Elf Milliarden Euro will Audi in den nächsten Jahren in neue Technologien, Produkte und Standorte investieren. Darunter auch: das neue Werk in San José Chiapa in Mexiko, wo von 2016 an Geländewagen gebaut werden sollen. "Wenn wir nach Deutschland gucken, dann kostet Sie eine Automobilstunde in der Fertigung zwischen 40 und 50 Euro", so die Rechnung des Autobosses. "Wenn Sie nach Mexiko gucken, dann kostet Sie eine Fertigungsstunde in der Größenordnung zwischen sieben und zehn Euro." Und, der Vorteil: Von Mexiko aus können die Autos ohne lästige Einfuhrzölle auch auf den wichtigen US-Markt gebracht werden. China, Mexiko - geht das nun alles zu Lasten der Standorte in Deutschland? Stadler sagt: nein. "Die Produktivitätsfortschritte, die hier in Deutschland gemacht wurden in den letzten zehn Jahren, haben schon dazu geführt, dass wir wettbewerbsfähig geblieben sind."

Audi muss liefern

So bleibt die alte erste Heimat wohl auch in Zukunft erst einmal die erste Heimat. Auch wenn der Konzern immer öfter seiner Autos außerhalb Europas bauen wird - gerade in Zeiten, in denen Märkte wie Italien vor sich hin dümpeln. "Momentan werden kleinere Brötchen gebacken", so Stadler. "Wenn die Gesamtmärkte nicht da sind, wird man weniger Autos verkaufen in Europa." Ruhig wird es also nicht für den Audi-Chef. Auch nicht, wenn er dann wieder zurück ist aus Shanghai.

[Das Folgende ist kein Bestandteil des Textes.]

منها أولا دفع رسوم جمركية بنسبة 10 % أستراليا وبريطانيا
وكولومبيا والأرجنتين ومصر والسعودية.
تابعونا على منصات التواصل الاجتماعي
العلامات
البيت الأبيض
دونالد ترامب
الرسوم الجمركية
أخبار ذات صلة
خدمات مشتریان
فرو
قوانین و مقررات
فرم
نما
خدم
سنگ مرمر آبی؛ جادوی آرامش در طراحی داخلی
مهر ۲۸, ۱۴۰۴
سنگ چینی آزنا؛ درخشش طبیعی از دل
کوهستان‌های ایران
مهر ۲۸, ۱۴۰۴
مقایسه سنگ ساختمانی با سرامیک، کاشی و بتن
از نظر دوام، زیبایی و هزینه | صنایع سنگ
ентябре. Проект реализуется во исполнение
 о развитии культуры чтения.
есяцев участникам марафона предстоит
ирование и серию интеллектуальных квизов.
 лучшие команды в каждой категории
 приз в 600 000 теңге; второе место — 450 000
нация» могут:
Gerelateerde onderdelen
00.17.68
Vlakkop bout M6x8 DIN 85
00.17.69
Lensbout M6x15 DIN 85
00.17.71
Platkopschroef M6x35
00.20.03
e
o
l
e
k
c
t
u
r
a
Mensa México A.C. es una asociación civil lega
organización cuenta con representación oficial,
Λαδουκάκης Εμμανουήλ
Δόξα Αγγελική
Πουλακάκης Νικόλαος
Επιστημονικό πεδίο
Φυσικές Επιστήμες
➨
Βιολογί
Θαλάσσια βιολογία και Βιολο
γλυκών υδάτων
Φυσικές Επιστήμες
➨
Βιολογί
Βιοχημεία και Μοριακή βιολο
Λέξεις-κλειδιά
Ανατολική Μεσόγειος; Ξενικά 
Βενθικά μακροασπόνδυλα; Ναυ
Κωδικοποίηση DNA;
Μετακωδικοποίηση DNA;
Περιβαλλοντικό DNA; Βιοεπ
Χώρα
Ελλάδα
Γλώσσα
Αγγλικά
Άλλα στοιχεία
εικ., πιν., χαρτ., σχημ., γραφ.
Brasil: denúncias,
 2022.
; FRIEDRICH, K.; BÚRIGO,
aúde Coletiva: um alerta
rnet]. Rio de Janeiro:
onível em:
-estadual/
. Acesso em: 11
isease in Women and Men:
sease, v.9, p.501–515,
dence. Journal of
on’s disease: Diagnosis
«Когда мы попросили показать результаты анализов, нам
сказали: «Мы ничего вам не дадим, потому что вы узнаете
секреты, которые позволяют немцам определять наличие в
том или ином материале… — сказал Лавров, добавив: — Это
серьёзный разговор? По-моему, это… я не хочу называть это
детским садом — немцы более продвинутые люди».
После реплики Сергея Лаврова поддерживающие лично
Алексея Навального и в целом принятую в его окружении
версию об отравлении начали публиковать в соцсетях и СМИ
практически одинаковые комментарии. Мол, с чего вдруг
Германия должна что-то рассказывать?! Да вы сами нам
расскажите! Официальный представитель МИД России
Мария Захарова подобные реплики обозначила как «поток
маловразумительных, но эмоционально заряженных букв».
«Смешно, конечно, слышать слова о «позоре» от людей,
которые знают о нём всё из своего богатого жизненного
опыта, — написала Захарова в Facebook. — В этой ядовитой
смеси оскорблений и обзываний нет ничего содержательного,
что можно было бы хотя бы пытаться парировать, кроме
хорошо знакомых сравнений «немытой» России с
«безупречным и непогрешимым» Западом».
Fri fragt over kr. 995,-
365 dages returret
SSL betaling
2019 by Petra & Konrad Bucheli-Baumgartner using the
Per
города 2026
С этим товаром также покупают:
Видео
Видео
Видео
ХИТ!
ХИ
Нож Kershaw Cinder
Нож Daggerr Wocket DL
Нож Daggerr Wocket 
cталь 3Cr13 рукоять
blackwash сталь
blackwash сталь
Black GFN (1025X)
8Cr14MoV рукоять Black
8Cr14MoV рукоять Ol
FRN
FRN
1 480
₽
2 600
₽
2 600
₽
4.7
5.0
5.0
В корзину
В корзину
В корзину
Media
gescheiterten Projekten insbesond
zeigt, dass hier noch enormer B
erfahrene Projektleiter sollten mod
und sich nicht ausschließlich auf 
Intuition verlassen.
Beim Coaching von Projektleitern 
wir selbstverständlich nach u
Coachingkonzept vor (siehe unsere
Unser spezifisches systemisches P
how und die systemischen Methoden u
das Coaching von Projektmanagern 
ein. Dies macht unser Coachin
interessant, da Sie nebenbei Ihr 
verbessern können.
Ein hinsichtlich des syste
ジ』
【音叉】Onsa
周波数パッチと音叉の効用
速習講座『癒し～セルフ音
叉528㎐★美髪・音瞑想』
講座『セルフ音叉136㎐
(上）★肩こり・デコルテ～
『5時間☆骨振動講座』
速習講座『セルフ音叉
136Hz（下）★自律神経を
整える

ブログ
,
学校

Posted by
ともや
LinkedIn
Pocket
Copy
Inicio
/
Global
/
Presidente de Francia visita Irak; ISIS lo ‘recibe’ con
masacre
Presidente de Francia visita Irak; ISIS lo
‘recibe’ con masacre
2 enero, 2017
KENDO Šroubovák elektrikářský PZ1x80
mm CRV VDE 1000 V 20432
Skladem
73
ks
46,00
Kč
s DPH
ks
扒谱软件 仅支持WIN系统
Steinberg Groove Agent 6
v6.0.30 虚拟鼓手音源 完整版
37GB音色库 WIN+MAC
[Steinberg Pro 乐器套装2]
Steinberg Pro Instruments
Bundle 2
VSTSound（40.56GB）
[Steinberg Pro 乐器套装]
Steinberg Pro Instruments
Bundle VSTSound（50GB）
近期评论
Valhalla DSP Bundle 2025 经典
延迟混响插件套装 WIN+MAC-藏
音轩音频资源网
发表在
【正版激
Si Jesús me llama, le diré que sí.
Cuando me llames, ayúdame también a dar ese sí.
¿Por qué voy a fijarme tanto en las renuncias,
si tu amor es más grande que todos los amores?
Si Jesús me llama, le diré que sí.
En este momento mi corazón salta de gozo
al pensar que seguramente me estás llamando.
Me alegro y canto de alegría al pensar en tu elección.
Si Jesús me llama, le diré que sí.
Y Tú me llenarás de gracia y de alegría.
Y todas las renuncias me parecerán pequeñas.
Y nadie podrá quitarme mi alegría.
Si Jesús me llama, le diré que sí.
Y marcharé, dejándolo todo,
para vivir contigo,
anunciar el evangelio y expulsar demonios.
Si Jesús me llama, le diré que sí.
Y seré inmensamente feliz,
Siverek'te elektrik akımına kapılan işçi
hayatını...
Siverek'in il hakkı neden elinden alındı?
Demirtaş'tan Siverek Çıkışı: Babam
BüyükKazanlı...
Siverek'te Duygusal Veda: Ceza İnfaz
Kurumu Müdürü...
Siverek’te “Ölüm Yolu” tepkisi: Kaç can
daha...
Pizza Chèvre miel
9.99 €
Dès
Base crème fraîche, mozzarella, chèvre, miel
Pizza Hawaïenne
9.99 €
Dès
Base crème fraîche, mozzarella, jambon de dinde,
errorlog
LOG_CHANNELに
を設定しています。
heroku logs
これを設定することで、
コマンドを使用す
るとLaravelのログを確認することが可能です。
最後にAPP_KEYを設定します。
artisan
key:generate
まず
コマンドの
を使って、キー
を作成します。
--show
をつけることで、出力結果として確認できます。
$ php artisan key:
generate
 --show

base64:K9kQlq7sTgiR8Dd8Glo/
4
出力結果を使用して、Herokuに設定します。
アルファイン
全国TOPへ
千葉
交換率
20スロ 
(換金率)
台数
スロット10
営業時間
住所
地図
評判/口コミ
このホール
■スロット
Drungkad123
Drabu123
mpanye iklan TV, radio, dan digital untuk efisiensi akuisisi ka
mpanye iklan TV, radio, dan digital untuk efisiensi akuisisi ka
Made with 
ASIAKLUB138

Es ist noch gar nicht so lange her, da hatte VW-Chef Martin Winterkorn den halben Audi-Vorstand ausgetauscht. Stadler durfte auf seinem Platz bleiben. Aber es war ein klares Signal: Audi muss liefern. Man werde "weiter intensiv gucken", sagte Stadler am Mittwoch beim "Forum Manager" in Ingolstadt. Es sei "auch Kultur bei uns innerhalb des Volkswagen-Konzerns, dass wir mit diesen Entscheidungen sehr, sehr professionell umgehen". Sehr diplomatisch formuliert.